楠风浅盯着眼前发丝飘舞,俊朗无双的面孔,不假思索的道:“得负责,一定得负责,必须的。”狂咽口水。一挑俊眉:“我正好缺一个贴身侍婢……”

“承蒙大殿下抬爱,风浅真是受宠若惊啊,大殿下放心,风浅一定努力做一个好侍婢!”未等说完,风浅就迫不及待的抢白道,语毕还狠狠的用袖子抹了一下嘴,心里美得像是要飞起来,起码,起码可以天天见到他了。

“哼,殿下则能用如此卑劣的侍婢!”就知道这只狗和自己不对牌!风浅用眼刀狠狠剐了殒全身上下一遍,如果眼神可以杀人的话,他已经轮回了不知道几次了。

“去收拾一下,明天便搬过来吧。”留下一句淡淡的话,转身就走,楠风浅无比兴奋无比得意洋洋无比拽的冲殒比划了一个“v”的手势,管他看不看得懂呢,再顺便送他一声“狗兄保重”,便飞也似的逃离案发现场,只留下某处一声惊天怒吼,惊起一滩鸥鹭……

楠风浅一路雀跃不已,一路哼歌,走着自己的路,走着自己的调……她本就是刚来,那需要收拾些什么,只是看到那些个仙法书,先是两眼冒火,丫丫的,篱笙那个死女人,还说什么第一美景,是第一死穴吧,亏得自己机灵(作者:其实你想说的就是这句话吧……)才在险境中存活了下来,不过,若不是因为她,自己还不定什么时候再能见到他吧,楠风浅一脸黯然,只能看着自己沦陷,紧紧握了握拳,楠风浅挺直腰杆,只要能确定他是好的,只要能在他身边,只要自己还能有所奢望,爱了,便从不需要去后悔与计较,只因他是自己所爱,便坚定地朝着他去,即使遍体鳞伤,也心甘情愿,爱他,从来与他无关。

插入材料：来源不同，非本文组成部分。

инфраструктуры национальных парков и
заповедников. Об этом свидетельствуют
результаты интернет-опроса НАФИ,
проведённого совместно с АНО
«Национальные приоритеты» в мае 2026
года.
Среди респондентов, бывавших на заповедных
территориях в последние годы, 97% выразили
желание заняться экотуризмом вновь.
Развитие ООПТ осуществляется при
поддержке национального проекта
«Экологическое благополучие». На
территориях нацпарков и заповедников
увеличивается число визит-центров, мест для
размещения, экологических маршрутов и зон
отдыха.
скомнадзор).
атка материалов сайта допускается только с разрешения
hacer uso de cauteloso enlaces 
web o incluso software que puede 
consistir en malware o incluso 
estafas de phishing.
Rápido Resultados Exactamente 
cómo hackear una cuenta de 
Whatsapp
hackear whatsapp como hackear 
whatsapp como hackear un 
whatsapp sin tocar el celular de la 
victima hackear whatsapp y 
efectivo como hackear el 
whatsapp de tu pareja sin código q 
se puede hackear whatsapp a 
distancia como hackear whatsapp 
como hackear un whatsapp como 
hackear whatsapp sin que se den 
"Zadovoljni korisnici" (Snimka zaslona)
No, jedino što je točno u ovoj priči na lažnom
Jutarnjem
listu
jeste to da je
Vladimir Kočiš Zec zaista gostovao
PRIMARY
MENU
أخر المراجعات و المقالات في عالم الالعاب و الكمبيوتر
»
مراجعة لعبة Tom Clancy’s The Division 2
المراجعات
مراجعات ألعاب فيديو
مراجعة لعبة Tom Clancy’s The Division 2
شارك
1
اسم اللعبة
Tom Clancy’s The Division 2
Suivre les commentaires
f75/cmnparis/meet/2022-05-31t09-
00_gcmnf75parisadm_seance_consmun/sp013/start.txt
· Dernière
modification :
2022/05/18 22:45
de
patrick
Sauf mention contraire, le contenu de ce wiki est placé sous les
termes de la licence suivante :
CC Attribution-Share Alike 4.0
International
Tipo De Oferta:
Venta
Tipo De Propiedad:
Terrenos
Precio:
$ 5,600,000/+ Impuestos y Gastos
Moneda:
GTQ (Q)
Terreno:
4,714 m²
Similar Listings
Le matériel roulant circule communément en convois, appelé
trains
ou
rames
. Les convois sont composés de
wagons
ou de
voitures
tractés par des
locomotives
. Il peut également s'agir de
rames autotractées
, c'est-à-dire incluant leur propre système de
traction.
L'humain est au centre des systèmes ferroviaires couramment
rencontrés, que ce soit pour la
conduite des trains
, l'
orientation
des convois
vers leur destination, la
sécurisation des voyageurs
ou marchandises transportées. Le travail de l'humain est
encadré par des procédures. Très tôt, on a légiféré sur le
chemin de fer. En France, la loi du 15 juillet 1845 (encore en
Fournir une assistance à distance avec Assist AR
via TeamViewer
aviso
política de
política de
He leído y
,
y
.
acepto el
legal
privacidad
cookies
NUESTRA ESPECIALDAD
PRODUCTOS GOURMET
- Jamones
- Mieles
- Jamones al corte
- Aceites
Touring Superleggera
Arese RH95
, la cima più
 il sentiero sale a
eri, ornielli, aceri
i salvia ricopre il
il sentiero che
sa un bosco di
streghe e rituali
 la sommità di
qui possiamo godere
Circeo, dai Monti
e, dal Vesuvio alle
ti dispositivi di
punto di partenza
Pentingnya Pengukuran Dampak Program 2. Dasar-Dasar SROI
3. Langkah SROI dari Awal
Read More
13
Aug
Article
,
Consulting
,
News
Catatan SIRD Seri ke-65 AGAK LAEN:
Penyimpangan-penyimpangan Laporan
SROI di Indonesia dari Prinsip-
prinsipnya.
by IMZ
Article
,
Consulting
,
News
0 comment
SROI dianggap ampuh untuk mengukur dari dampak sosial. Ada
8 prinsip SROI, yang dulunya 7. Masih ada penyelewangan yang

回首看到自家草屋的大扁再想想众女仙凶神恶煞的模样,楠风浅一阵心虚,若她们知道了,会不会把自己大卸八块然后拿出去展览,上面写着“这就是那个没脸没皮的”,楠风浅哆嗦了一下,人要脸树要皮啊,没了皮,她还真是活不了啊,忖度片刻,楠风浅施施然在门前用自己的“草书”写了一行雌雄莫辩……难辨真假……额……好吧,实际上是惨不忍睹的字:

本小仙甚是欢喜人间的古朴自然纯真,决定返璞归真,毅然决然的去人间寻觅一番真善美,抨击一番假恶丑,访名山大川,望朝代兴更,诸位兄弟姐妹无需挂念。

——风浅

楠风浅仔细读了一遍,甚好甚好,换上一身男装,立马飘然离去,话说,此后这一草庐蔓延了无数的杂草,层层包裹,密密编织,直遮的那叫一个天昏地暗、暗无天日啊!当然,那方牌匾却是屹立了几万年不倒,傲然于万千枝条而上,与岁月中冷眼旁观。偶有女仙看不惯的,却生生奈何不了这看似普普通通的匾额。